Mr. Speaker, in continuing to address Bill C-15, it is not every day that I begin by speaking about feminine hygiene products. However, the redressing of unequal taxation of essential goods is an important issue for all Canadians. Currently, feminine hygiene products are subject to GST and HST as goods that are considered to be non-essential. I think we can all agree that this is a misguided policy, and if not sexist, it at least is based entirely outside the experience of Canadians. I am proud to say that Bill C-15 would rectify this disproportionate taxation of women by removing the GST-HST on feminine hygiene products.
The next measure of budget 2016 that I will address is division 2 at part 4, which amends the Canadian Forces Members and Veterans Re-establishment and Compensation Act. I wish to highlight five key improvements.
First, the bill would replace the permanent impairment allowance with the career impact allowance to better support veterans who have had their career options limited by a service-related illness or injury.
Second, it would increase the percentage in the formula used to calculate the earnings loss benefit. This benefit would provide income replacement of 90% of gross pre-release military salary for injured veterans who are participating in a Veterans Affairs Canada rehabilitation or vocational assistance program for those who have injuries preventing them from suitable and gainful employment. The benefit would also keep up with inflation and not be capped at 2% indexation.
Third, the act would specify when a disability award becomes payable and clarify the formula used to calculate the amount of a disability award.
Fourth, the disability award would be indexed to inflation, in line with other new veterans charter benefits, and higher awards would be paid retroactively to all veterans who have received an award since the introduction of the new veterans charter in 2006.
Fifth, the act would also improve the Last Post Fund to provide financial assistance to the estates of eligible deceased veterans toward the cost of burial and funeral services. The estate exemption for families of low-income veterans would also be increased from roughly $12,000 to $35,000.
Canada's veterans deserve our care, compassion, and respect. The above measures would greatly improve income support to disabled veterans, including both veterans transitioning to the civilian workforce and those with injuries preventing them from suitable and gainful employment.

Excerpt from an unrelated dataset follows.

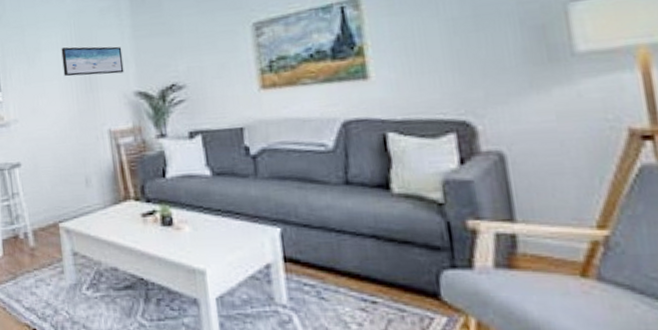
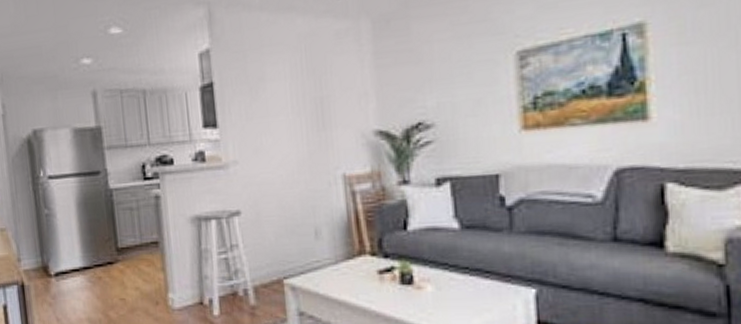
wall art: present [61,46,124,77] -> none [289,76,363,112]

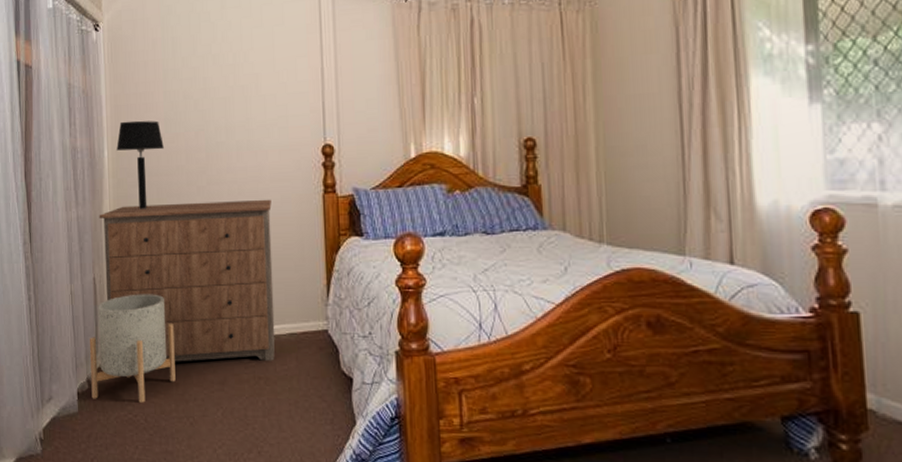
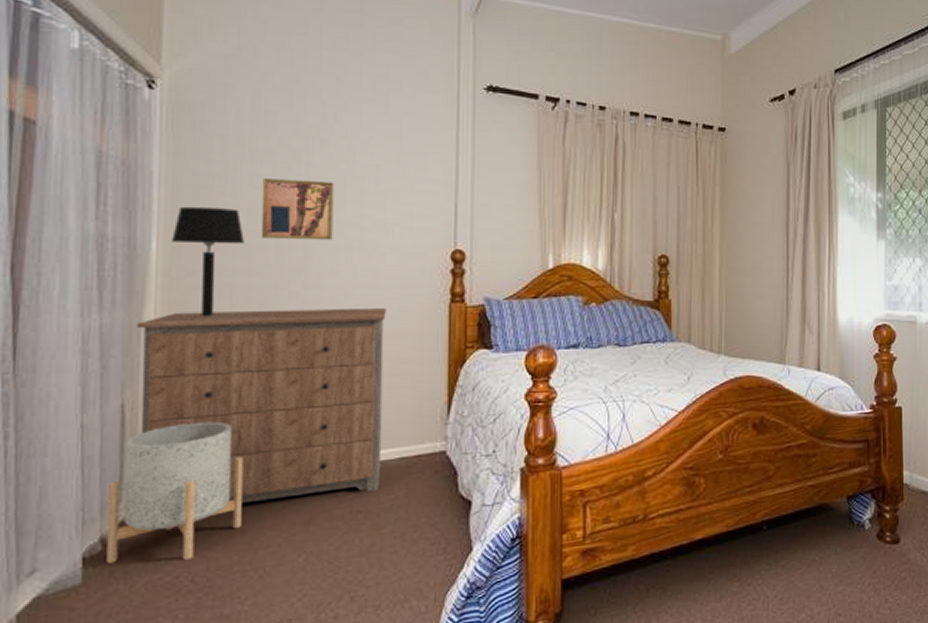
wall art: none [173,92,227,144] -> present [260,178,334,241]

However, our government's support for veterans does not stop there. Over the next year, in consultation with the veterans community, the government will work to find a way to better streamline and simplify the system of financial support programs currently offered by Veterans Affairs Canada and National Defence for veterans and their families.
In addition to helping young Canadians, middle-class families, and our respected veterans, the government is committed to supporting Canada's seniors.
Single seniors are at nearly three times the risk of living at a lower income than seniors generally, which is why budget 2016 aims to increase the single rate of the guaranteed income supplement for the lowest-income pensioners by up to $947 annually. This enhancement would more than double the current maximum guaranteed income supplement top-up benefit and would represent a 10% increase in the total maximum guaranteed income supplement benefits available to the lowest-income single seniors.
Additionally, budget 2016 will repeal section 2.2 of the Old Age Security Act, which increases the age of eligibility to receive old age security and guaranteed income supplement benefits from 65 to 67. This is a good move.
Budget 2016 also addresses a concern that some of my constituents have brought forward, which is additional support for senior couples living apart. Many times senior couples have to live apart for reasons beyond their control, including long-term health care, which results in higher costs of living and an increased risk of living in poverty. The current system provides recipients with guaranteed income supplement benefits based on their individual incomes. However, budget 2016 would extend this treatment so that couples also receive allowance benefits.
Budget 2016 puts people first and delivers the help that Canadians need now, not a decade from now. It is an essential step to restoring prosperity to the middle class. When we have an economy that works for the middle class, we have a country that works for everyone.
Budget 2016 reflects a new approach for the government, one that offers immediate help to those who need it most and sets the course for growth for all Canadians. With the implementation of budget 2016, the Government of Canada is investing for the years and decades to come. We are investing for our seniors, our veterans, our children, and grandchildren, so that we all may enjoy a more prosperous and hopeful Canada.